Another activity planned for James’ second visit was a visit to the African Studies Centre in Leiden, which James was looking forward to for days, if not years. The African Studies Centre Leiden is the only multidisciplinary academic knowledge institute in the Netherlands devoted entirely to the study of Africa. It has an extensive library that is open to the general public. We made an appointment so they could prepare for our extensive research.
They well prepared our visit; they immediately brought us down to the basement, where all the Drum Magazines were laid out for us. They were extremely helpful and grateful that James decided to pay them a visit. The establishment of Drum Magazine in the 1950s, notwithstanding the newly-elected Nationalist Party’s policy of Apartheid, reflected the dynamic changes that were taking place among the new urban Black South African – African, Indian and coloured – communities.
“Drum Magazine has been part of my life and very influential at that time. I had the honor to work closely with Jim Bailey (James Barnor).”

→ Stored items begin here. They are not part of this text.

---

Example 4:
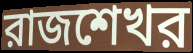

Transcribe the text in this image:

রাজশেখর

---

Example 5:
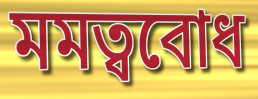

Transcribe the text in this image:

মমত্ববোধ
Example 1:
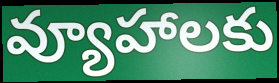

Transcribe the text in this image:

వ్యూహాలకు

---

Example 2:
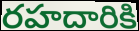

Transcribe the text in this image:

రహదారికి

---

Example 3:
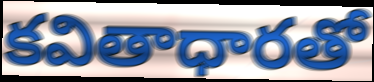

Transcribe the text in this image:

కవితాధారతో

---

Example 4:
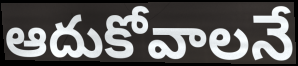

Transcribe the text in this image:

ఆదుకోవాలనే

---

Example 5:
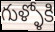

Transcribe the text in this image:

గుళ్ళోకి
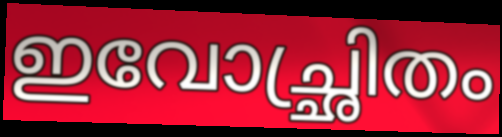
ഇവോച്ഛ്രിതം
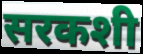
सरकशी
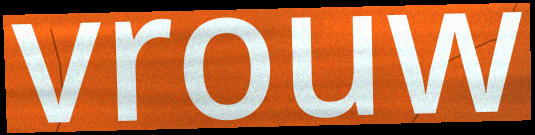
vrouw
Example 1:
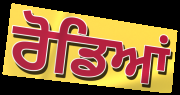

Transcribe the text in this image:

ਰੋਡਿਆਂ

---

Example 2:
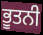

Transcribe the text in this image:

ਭੂਤਨੀ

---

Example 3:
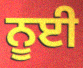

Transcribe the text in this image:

ਨੂਈ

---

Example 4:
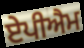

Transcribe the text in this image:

ਏਪੀਐਮ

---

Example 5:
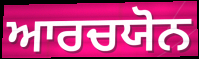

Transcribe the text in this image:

ਆਰਚਯੋਨ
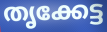
തൃക്കേട്ട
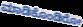
ಮಾಡಿಕೊಂಡಿರೋ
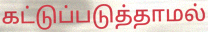
கட்டுப்படுத்தாமல்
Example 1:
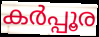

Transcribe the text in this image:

കർപ്പൂര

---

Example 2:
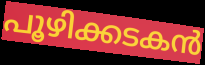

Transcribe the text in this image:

പൂഴിക്കടകൻ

The magazine became an important platform for a new generation of writers and photographers who changed the way black people were represented in society. This year marks the magazine’s 60th anniversary. The magazine, initially established as ‘The African Drum’ by journalist and broadcaster Robert Crisp, was not at first financially successful. It was taken over by Jim Bailey who, with the assistance of a team of writers and photographers, re-designed and rebranded the magazine, thereby making it more dynamic. Drum was so successful that Bailey used its urban, racy style to produce a number of East and West African editions of the magazine.
James Barnor worked for Drum Magazine frequently. At the time, he did a lot of fashion photography. The look on his face when he saw all his Drum Magazine covers and editorials was priceless. Unfortunately we only had three hours there, which should have been at least a couple of days. We will be back, ASC.